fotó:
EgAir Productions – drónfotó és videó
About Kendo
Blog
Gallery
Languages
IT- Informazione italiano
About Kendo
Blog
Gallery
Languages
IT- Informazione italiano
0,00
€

++++++

TASK OBJECTIVE -> Your response needs to restate the lines above exactly.

WRITTEN RESPONSE ->
fotó:
EgAir Productions – drónfotó és videó
About Kendo
Blog
Gallery
Languages
IT- Informazione italiano
About Kendo
Blog
Gallery
Languages
IT- Informazione italiano
0,00
€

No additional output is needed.